(Beginning of PROVIDED RECORDS)
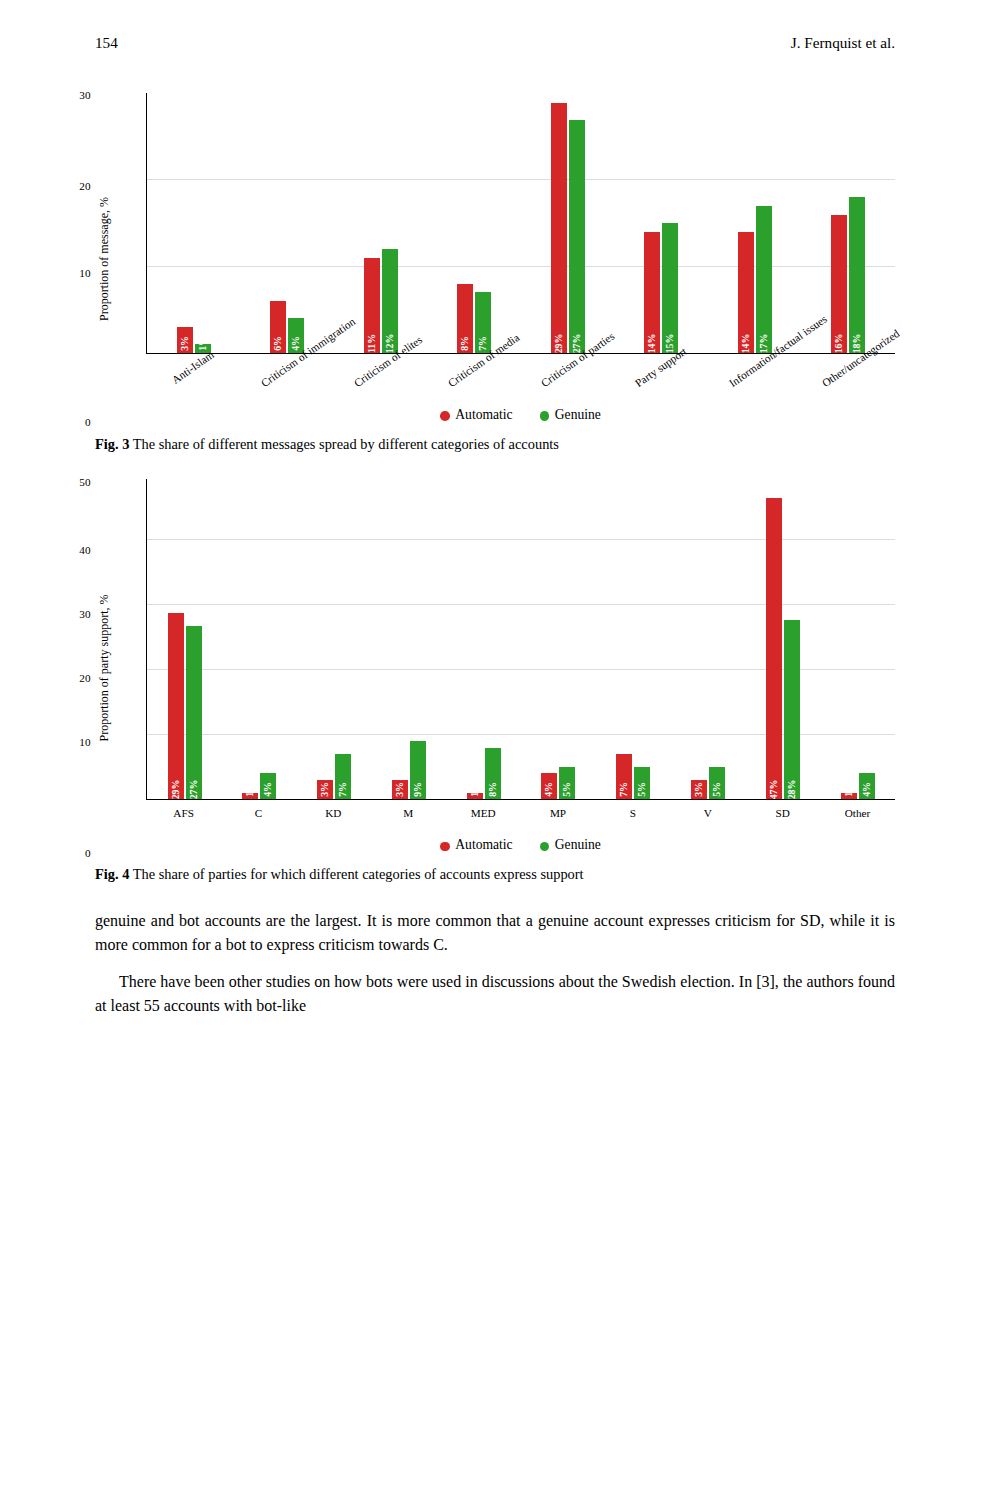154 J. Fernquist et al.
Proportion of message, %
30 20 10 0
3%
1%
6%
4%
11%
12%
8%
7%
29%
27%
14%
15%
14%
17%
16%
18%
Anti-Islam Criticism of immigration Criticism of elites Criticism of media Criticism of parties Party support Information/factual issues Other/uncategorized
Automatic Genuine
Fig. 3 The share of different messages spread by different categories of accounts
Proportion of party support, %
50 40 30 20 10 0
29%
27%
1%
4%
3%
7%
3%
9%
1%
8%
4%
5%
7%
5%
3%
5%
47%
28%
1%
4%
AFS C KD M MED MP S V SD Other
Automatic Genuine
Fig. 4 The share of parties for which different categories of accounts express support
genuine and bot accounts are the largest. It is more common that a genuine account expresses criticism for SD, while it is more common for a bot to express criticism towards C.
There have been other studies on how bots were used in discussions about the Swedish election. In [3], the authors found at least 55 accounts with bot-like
(End of PROVIDED RECORDS)
(Beginning of PROVIDED RECORDS)
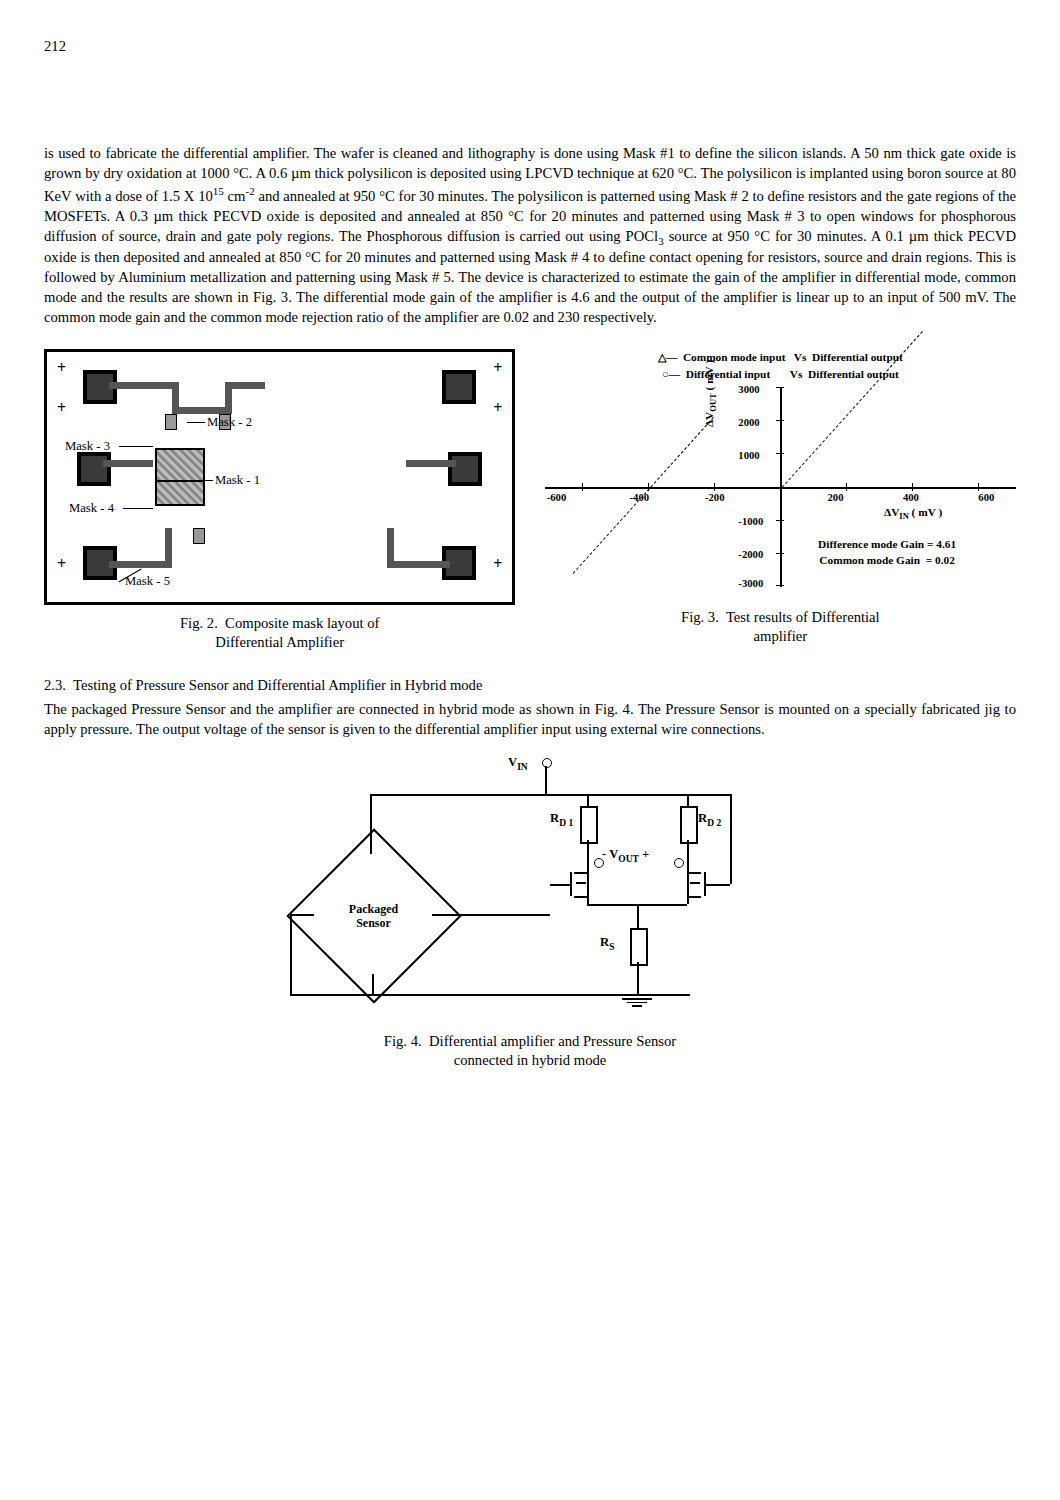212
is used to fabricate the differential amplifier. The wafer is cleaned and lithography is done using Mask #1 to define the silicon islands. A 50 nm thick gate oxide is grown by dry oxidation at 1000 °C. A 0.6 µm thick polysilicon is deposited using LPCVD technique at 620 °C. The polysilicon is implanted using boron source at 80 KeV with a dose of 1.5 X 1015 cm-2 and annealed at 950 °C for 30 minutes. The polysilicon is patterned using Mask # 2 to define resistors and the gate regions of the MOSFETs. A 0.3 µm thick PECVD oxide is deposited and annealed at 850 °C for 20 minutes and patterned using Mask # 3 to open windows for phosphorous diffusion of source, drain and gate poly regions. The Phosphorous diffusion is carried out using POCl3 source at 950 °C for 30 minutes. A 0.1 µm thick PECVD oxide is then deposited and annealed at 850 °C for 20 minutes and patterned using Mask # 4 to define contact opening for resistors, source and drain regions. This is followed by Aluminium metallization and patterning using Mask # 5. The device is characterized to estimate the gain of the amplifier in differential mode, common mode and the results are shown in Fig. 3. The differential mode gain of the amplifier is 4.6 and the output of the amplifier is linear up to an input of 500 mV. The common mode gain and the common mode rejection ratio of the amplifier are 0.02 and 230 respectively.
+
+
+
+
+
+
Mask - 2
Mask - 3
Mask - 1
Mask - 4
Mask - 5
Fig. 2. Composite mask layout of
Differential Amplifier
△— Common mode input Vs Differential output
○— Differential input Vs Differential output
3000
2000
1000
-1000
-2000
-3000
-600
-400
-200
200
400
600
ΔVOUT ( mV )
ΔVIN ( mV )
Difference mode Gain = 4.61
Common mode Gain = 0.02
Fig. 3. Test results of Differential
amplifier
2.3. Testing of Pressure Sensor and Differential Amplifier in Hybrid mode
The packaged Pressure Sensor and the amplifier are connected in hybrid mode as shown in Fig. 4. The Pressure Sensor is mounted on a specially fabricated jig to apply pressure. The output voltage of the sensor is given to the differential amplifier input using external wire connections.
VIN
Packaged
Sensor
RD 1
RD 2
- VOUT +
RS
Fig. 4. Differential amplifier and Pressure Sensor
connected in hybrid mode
(End of PROVIDED RECORDS)
Among the records, find the lines that contain "categories" and copy each of them.

Fig. 3 The share of different messages spread by different categories of accounts
Fig. 4 The share of parties for which different categories of accounts express support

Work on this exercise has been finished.